Denial of class certification that left PAGA claim intact constituted “death knell” and was appealable

December 29, 2022

Allen v. San Diego Convention Center Corporation, Inc. (2022)

Plaintiff filed a class action lawsuit against a former employer, alleging Labor Code violations. The trial court partially sustained defendant’s demurrer, finding the corporation was exempt from liability as a government entity. The court then denied plaintiff’s motion for class certification of her remaining wage payment claim, leaving individual and derivative California Private Attorneys General Act (PAGA) claims for trial. Plaintiff appealed.
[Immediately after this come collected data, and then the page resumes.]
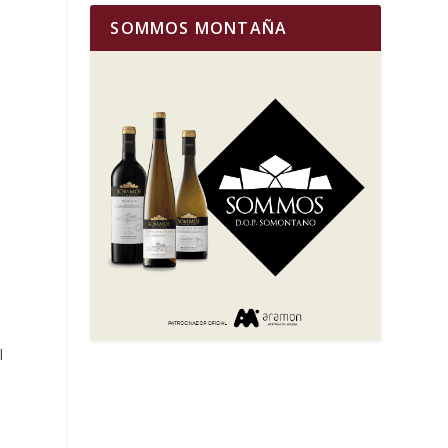
SOMMOS MONTAÑA
l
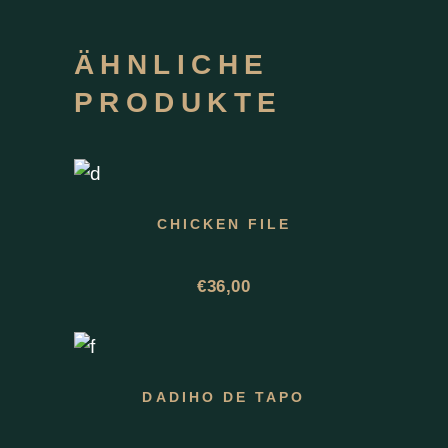
ÄHNLICHE
PRODUKTE
CHICKEN FILE
€
36,00
DADIHO DE TAPO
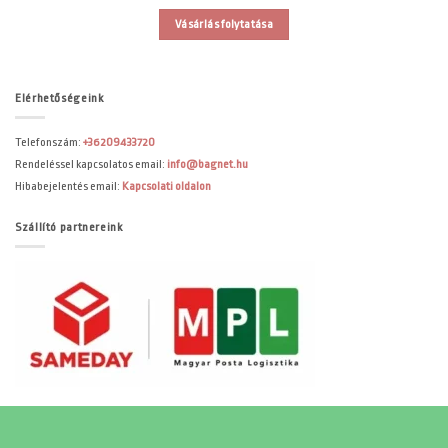
Vásárlás folytatása
Elérhetőségeink
Telefonszám:
+36209433720
Rendeléssel kapcsolatos email:
info@bagnet.hu
Hibabejelentés email:
Kapcsolati oldalon
Szállító partnereink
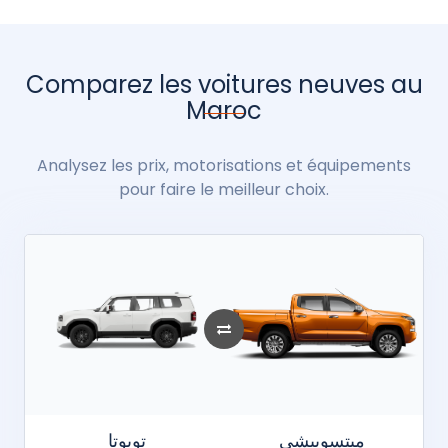
Comparez les voitures neuves au
Maroc
Analysez les prix, motorisations et équipements
pour faire le meilleur choix.
ميتسوبيشي
تويوتا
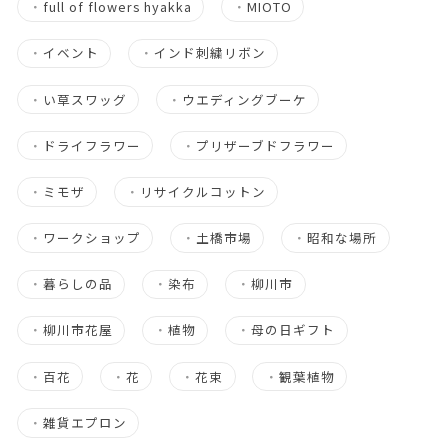
・
full of flowers hyakka
・
MIOTO
・
イベント
・
インド刺繍リボン
・
い草スワッグ
・
ウエディングブーケ
・
ドライフラワー
・
プリザーブドフラワー
・
ミモザ
・
リサイクルコットン
・
ワークショップ
・
土橋市場
・
昭和な場所
・
暮らしの品
・
染布
・
柳川市
・
柳川市花屋
・
植物
・
母の日ギフト
・
百花
・
花
・
花束
・
観葉植物
・
雑貨エプロン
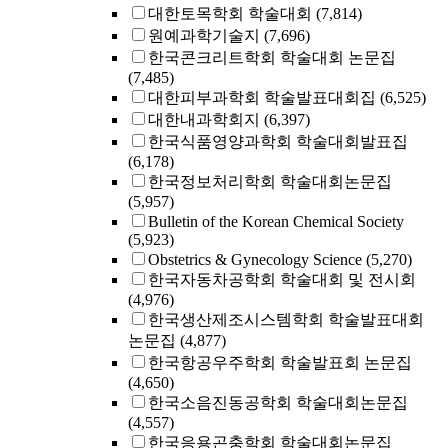
대한토목학회 학술대회
(7,814)
원예과학기술지
(7,696)
한국콘크리트학회 학술대회 논문집
(7,485)
대한피부과학회 학술발표대회집
(6,525)
대한내과학회지
(6,397)
한국식품영양과학회 학술대회발표집
(6,178)
한국정보처리학회 학술대회논문집
(5,957)
Bulletin of the Korean Chemical Society
(5,923)
Obstetrics & Gynecology Science
(5,270)
한국자동차공학회 학술대회 및 전시회
(4,976)
한국생산제조시스템학회 학술발표대회
논문집
(4,877)
한국항공우주학회 학술발표회 논문집
(4,650)
한국소음진동공학회 학술대회논문집
(4,557)
한국응용곤충학회 학술대회논문집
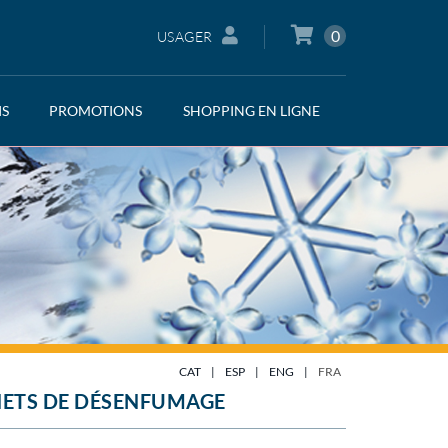
0
USAGER
IS
PROMOTIONS
SHOPPING EN LIGNE
CAT
|
ESP
|
ENG
|
FRA
ETS DE DÉSENFUMAGE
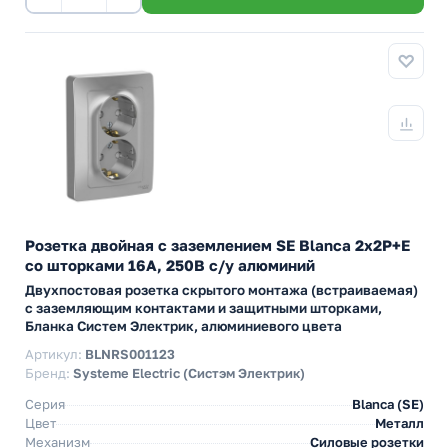
Розетка двойная с заземлением SE Blanca 2х2Р+Е
со шторками 16А, 250В с/у алюминий
Двухпостовая розетка скрытого монтажа (встраиваемая)
с заземляющим контактами и защитными шторками,
Бланка Систем Электрик, алюминиевого цвета
Артикул:
BLNRS001123
Бренд:
Systeme Electric (Систэм Электрик)
Серия
Blanca (SE)
Цвет
Металл
Механизм
Силовые розетки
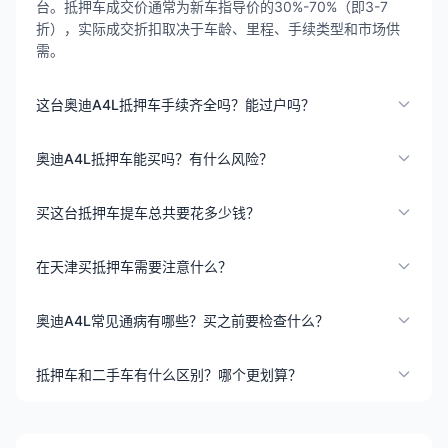
台。抵押车成交价通常为新车指导价的30%-70%（即3-7
折），实际成交折扣取决于车龄、里程、手续类型和市场供
需。
这台奥迪A4L抵押车手续齐全吗？能过户吗？
奥迪A4L抵押车能买吗？有什么风险？
买这台抵押车提车总共要花多少钱？
在天津买抵押车需要注意什么？
奥迪A4L常见通病有哪些？买之前要检查什么？
抵押车和二手车有什么区别？哪个更划算？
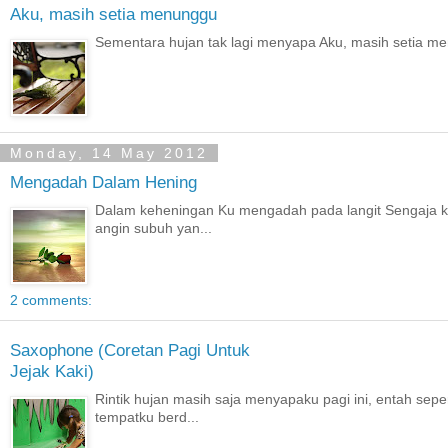
Aku, masih setia menunggu
Sementara hujan tak lagi menyapa Aku, masih setia men
Monday, 14 May 2012
Mengadah Dalam Hening
Dalam keheningan Ku mengadah pada langit Sengaja 
angin subuh yan...
2 comments:
Saxophone (Coretan Pagi Untuk
Jejak Kaki)
Rintik hujan masih saja menyapaku pagi ini, entah sepe
tempatku berd...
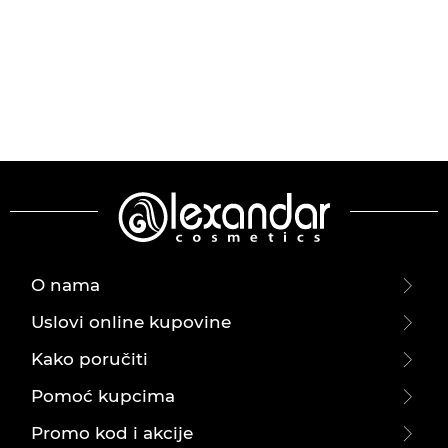
O nama
Uslovi online kupovine
Kako poručiti
Pomoć kupcima
Promo kod i akcije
The Court of Appeal affirmed. As a threshold matter, the court found that the order denying class certification was appealable. Prior case law had held that orders denying class certification are not appealable where a plaintiff has also brought a representative claim under PAGA, because the order does not sound the death knell for the plaintiff’s efforts to seek representative relief. Distinguishing this case law, the Court of Appeal held the order here was appealable because, although the order left plaintiff’s PAGA claim intact—and would thus ordinarily not have the legal effect of a final judgment—the remaining PAGA claim was wholly derivative of her unsustainable wage payment claim. The court then affirmed the order denying class certification because defendant had established as a matter of law that it was a public entity not subject to the Labor Code provisions plaintiff alleged it had violated.